Fall on ban on work with children
Published 24/06/2014 | 00:07
The number of people barred from working with children as a result of committing sexual offences against youngsters has plunged since vetting and barring legislation was changed three years ago, Labour has claimed.
Figures obtained by the Opposition using Freedom of Information (FoI) laws show 12,360 people were stopped from working with children in 2011 due to committing sexual offences against youngsters.
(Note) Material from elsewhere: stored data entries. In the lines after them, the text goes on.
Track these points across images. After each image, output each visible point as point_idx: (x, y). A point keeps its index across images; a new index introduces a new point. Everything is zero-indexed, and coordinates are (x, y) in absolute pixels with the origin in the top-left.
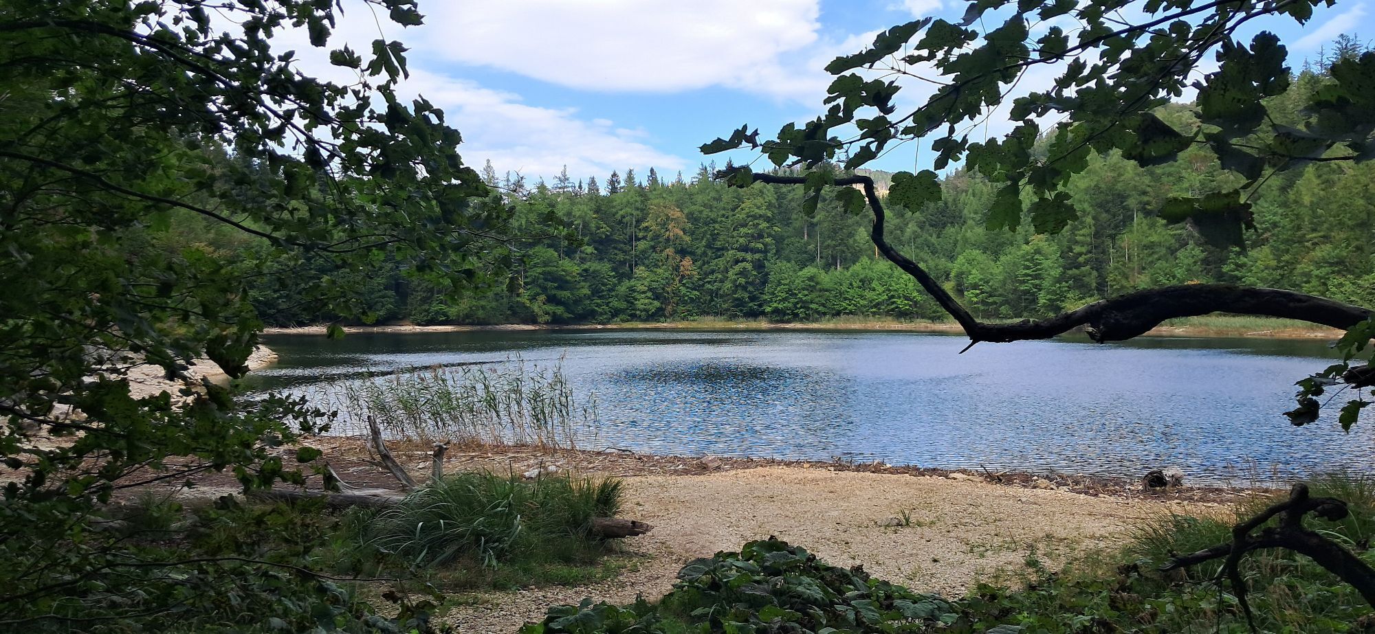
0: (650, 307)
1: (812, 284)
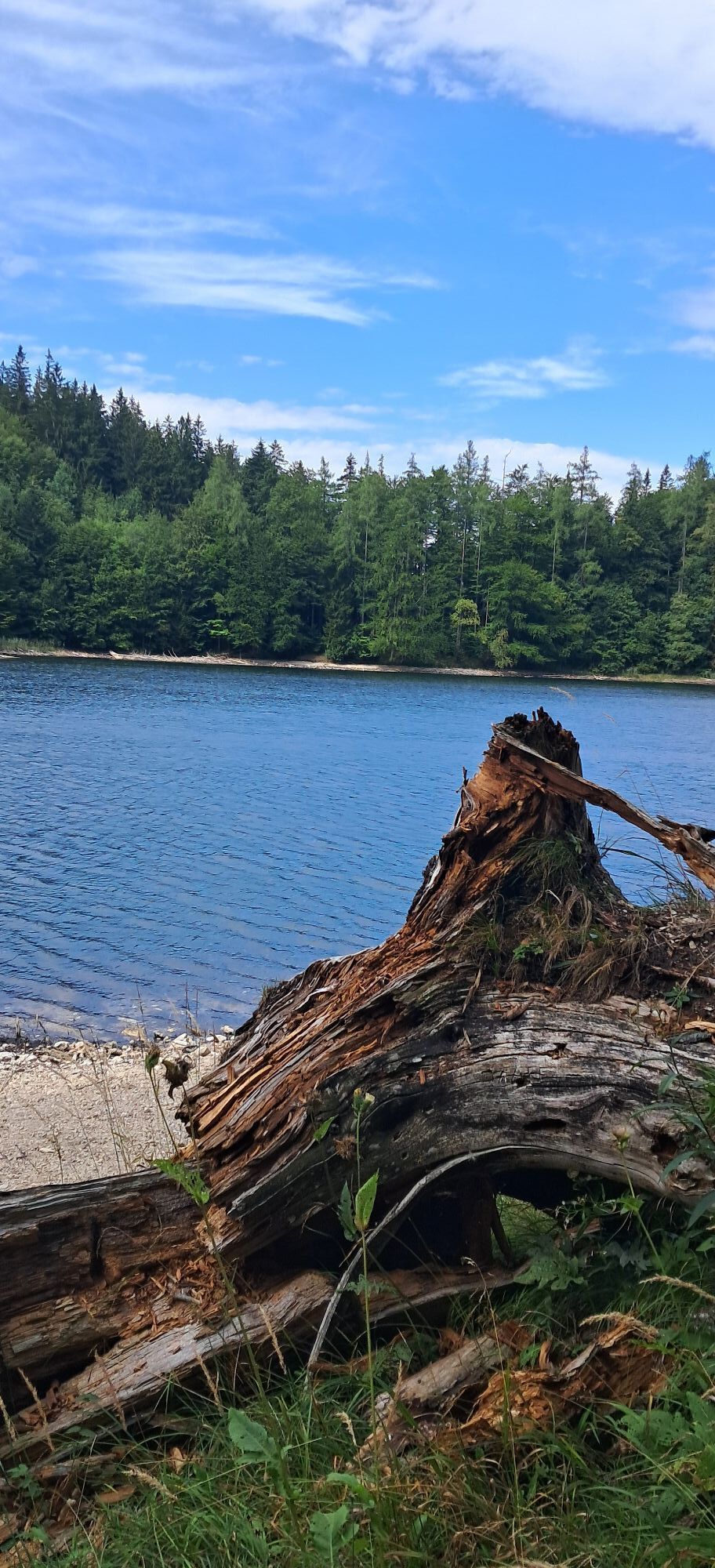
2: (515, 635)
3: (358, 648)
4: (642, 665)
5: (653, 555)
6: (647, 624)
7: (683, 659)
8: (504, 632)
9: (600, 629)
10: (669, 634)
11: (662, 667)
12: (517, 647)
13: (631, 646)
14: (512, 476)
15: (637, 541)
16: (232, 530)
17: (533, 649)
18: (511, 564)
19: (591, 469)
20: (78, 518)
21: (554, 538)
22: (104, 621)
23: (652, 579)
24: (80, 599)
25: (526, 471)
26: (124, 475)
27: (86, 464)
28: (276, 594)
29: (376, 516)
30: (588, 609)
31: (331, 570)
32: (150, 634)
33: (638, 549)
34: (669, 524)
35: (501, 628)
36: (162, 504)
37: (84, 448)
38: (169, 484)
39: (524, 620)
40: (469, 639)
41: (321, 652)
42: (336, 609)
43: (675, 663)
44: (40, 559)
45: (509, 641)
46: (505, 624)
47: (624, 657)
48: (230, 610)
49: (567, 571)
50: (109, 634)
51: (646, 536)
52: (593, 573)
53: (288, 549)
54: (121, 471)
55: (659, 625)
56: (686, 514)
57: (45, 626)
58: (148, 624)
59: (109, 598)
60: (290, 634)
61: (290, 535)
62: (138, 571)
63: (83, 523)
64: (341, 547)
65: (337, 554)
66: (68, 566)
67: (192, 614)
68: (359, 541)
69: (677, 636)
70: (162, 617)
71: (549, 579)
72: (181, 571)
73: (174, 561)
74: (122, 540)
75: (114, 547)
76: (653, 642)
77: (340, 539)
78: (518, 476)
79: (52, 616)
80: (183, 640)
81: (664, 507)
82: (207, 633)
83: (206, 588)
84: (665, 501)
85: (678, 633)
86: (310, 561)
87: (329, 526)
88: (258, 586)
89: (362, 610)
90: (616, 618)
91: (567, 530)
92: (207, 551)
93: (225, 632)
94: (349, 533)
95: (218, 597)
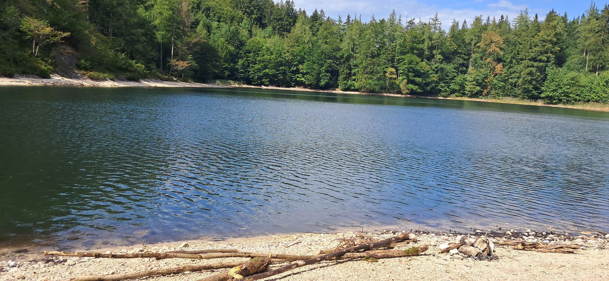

This fell to 5,758 in 2012 and 2,800 in 2013.
Other data shows the number of people being barred from working with children as a result of intelligence sharing and investigations by the police and Disclosure and Barring Service (DBS) has fallen from 1,542 in 2011 to 471 in 2012 and to 351 in 2013.
Labour has claimed changes made by Home Secretary Theresa May have played a significant role in these reductions as her reforms made it harder to bar a convicted sex offender.
Yvette Cooper, Shadow Home Secretary, said: "Theresa May was warned repeatedly that the new legislation left major loopholes in the system.
"This evidence shows those warnings were right."
She went on: "Parents want to know that if someone has committed serious abuse against children or has a history of grooming or sexual abuse, they will not be allowed to work with children.
"And schools, sports organisations and other groups need to be able to have confidence in the vetting and barring system.
"Child protection is immensely important and it must not be put at risk because of faulty legislation or failures in the Home Office system."
Barring based on conviction was changed by legislation.
For all but a handful of offences, only those actually working with children or expressing a desire to work with children are added to the barred list, while those in other occupations are not added.
A Home Office spokesman said: "It remains the case that anyone committing the most serious offences is still automatically barred from working closely and unsupervised with children.
"The coalition Government introduced changes to the barring regime to apply common sense levels, but if someone applies to work with children any serious criminal records or police information are still considered when checks are carried out and, if necessary, they will be barred.
"The changes strike an appropriate balance between avoiding unnecessary intrusion into people's lives and ensuring that children and vulnerable groups are protected."
An NSPCC spokesman said: "These figures add to our concerns that the pendulum may be swinging in the favour of abusers' rights rather than child protection.
"The dramatic drop in the number of people being barred is concerning and the Disclosure and Barring Service needs to explain why this has happened in a transparent way to reassure that the current system is fit for purpose in terms of its contribution to protect children.
"Given the number of sexual offences against children has not fallen in line with the number of people being barred, it would seem timely for a review of the implementation of the service to take place to ensure that children are being adequately protected."